Print out the entries that follow exactly, missing none.

Excerpted records =>
------------------------------------------------

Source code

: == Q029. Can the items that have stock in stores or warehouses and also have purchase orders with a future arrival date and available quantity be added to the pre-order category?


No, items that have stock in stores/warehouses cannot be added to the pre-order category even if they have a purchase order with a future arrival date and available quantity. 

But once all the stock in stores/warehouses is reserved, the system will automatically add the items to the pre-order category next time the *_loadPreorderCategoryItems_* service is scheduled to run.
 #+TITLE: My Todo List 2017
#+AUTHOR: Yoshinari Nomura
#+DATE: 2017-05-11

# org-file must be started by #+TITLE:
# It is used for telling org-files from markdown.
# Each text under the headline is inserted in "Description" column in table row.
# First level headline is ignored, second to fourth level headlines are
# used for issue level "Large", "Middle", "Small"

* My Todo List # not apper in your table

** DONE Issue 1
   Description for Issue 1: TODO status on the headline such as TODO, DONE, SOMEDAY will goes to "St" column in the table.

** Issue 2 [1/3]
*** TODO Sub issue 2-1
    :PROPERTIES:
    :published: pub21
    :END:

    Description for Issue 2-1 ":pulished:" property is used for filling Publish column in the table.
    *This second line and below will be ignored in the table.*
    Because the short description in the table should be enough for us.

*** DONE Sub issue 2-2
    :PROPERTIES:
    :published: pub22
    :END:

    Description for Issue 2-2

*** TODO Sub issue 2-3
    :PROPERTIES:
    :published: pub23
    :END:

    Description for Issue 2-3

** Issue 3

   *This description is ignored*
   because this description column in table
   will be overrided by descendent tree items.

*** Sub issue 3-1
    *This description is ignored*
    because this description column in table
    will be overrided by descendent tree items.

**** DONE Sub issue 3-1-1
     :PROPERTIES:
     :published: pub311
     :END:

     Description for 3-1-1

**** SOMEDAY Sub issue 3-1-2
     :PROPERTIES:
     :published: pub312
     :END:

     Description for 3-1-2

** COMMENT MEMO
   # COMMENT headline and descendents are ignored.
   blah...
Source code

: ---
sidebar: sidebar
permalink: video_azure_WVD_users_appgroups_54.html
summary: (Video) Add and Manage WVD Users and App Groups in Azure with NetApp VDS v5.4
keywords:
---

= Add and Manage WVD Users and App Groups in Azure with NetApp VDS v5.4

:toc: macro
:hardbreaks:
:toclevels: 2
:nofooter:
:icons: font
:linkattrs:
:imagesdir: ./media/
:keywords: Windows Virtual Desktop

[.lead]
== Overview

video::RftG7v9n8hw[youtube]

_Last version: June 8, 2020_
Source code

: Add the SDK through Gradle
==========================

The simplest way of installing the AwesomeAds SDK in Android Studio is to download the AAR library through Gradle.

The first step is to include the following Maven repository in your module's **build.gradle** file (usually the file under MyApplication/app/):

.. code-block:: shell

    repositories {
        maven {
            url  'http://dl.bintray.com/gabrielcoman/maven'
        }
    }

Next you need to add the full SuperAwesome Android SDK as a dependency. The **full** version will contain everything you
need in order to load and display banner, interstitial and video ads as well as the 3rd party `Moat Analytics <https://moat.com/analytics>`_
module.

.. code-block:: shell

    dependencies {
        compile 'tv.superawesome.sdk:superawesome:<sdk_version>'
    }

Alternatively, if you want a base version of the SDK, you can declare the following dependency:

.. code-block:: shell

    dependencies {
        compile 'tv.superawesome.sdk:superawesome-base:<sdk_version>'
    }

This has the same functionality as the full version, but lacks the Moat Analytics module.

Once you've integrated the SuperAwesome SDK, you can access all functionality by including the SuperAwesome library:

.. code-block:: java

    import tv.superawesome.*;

------------------------------------------------

Task response =>
Source code

: == Q029. Can the items that have stock in stores or warehouses and also have purchase orders with a future arrival date and available quantity be added to the pre-order category?


No, items that have stock in stores/warehouses cannot be added to the pre-order category even if they have a purchase order with a future arrival date and available quantity. 

But once all the stock in stores/warehouses is reserved, the system will automatically add the items to the pre-order category next time the *_loadPreorderCategoryItems_* service is scheduled to run.
 #+TITLE: My Todo List 2017
#+AUTHOR: Yoshinari Nomura
#+DATE: 2017-05-11

# org-file must be started by #+TITLE:
# It is used for telling org-files from markdown.
# Each text under the headline is inserted in "Description" column in table row.
# First level headline is ignored, second to fourth level headlines are
# used for issue level "Large", "Middle", "Small"

* My Todo List # not apper in your table

** DONE Issue 1
   Description for Issue 1: TODO status on the headline such as TODO, DONE, SOMEDAY will goes to "St" column in the table.

** Issue 2 [1/3]
*** TODO Sub issue 2-1
    :PROPERTIES:
    :published: pub21
    :END:

    Description for Issue 2-1 ":pulished:" property is used for filling Publish column in the table.
    *This second line and below will be ignored in the table.*
    Because the short description in the table should be enough for us.

*** DONE Sub issue 2-2
    :PROPERTIES:
    :published: pub22
    :END:

    Description for Issue 2-2

*** TODO Sub issue 2-3
    :PROPERTIES:
    :published: pub23
    :END:

    Description for Issue 2-3

** Issue 3

   *This description is ignored*
   because this description column in table
   will be overrided by descendent tree items.

*** Sub issue 3-1
    *This description is ignored*
    because this description column in table
    will be overrided by descendent tree items.

**** DONE Sub issue 3-1-1
     :PROPERTIES:
     :published: pub311
     :END:

     Description for 3-1-1

**** SOMEDAY Sub issue 3-1-2
     :PROPERTIES:
     :published: pub312
     :END:

     Description for 3-1-2

** COMMENT MEMO
   # COMMENT headline and descendents are ignored.
   blah...
Source code

: ---
sidebar: sidebar
permalink: video_azure_WVD_users_appgroups_54.html
summary: (Video) Add and Manage WVD Users and App Groups in Azure with NetApp VDS v5.4
keywords:
---

= Add and Manage WVD Users and App Groups in Azure with NetApp VDS v5.4

:toc: macro
:hardbreaks:
:toclevels: 2
:nofooter:
:icons: font
:linkattrs:
:imagesdir: ./media/
:keywords: Windows Virtual Desktop

[.lead]
== Overview

video::RftG7v9n8hw[youtube]

_Last version: June 8, 2020_
Source code

: Add the SDK through Gradle
==========================

The simplest way of installing the AwesomeAds SDK in Android Studio is to download the AAR library through Gradle.

The first step is to include the following Maven repository in your module's **build.gradle** file (usually the file under MyApplication/app/):

.. code-block:: shell

    repositories {
        maven {
            url  'http://dl.bintray.com/gabrielcoman/maven'
        }
    }

Next you need to add the full SuperAwesome Android SDK as a dependency. The **full** version will contain everything you
need in order to load and display banner, interstitial and video ads as well as the 3rd party `Moat Analytics <https://moat.com/analytics>`_
module.

.. code-block:: shell

    dependencies {
        compile 'tv.superawesome.sdk:superawesome:<sdk_version>'
    }

Alternatively, if you want a base version of the SDK, you can declare the following dependency:

.. code-block:: shell

    dependencies {
        compile 'tv.superawesome.sdk:superawesome-base:<sdk_version>'
    }

This has the same functionality as the full version, but lacks the Moat Analytics module.

Once you've integrated the SuperAwesome SDK, you can access all functionality by including the SuperAwesome library:

.. code-block:: java

    import tv.superawesome.*;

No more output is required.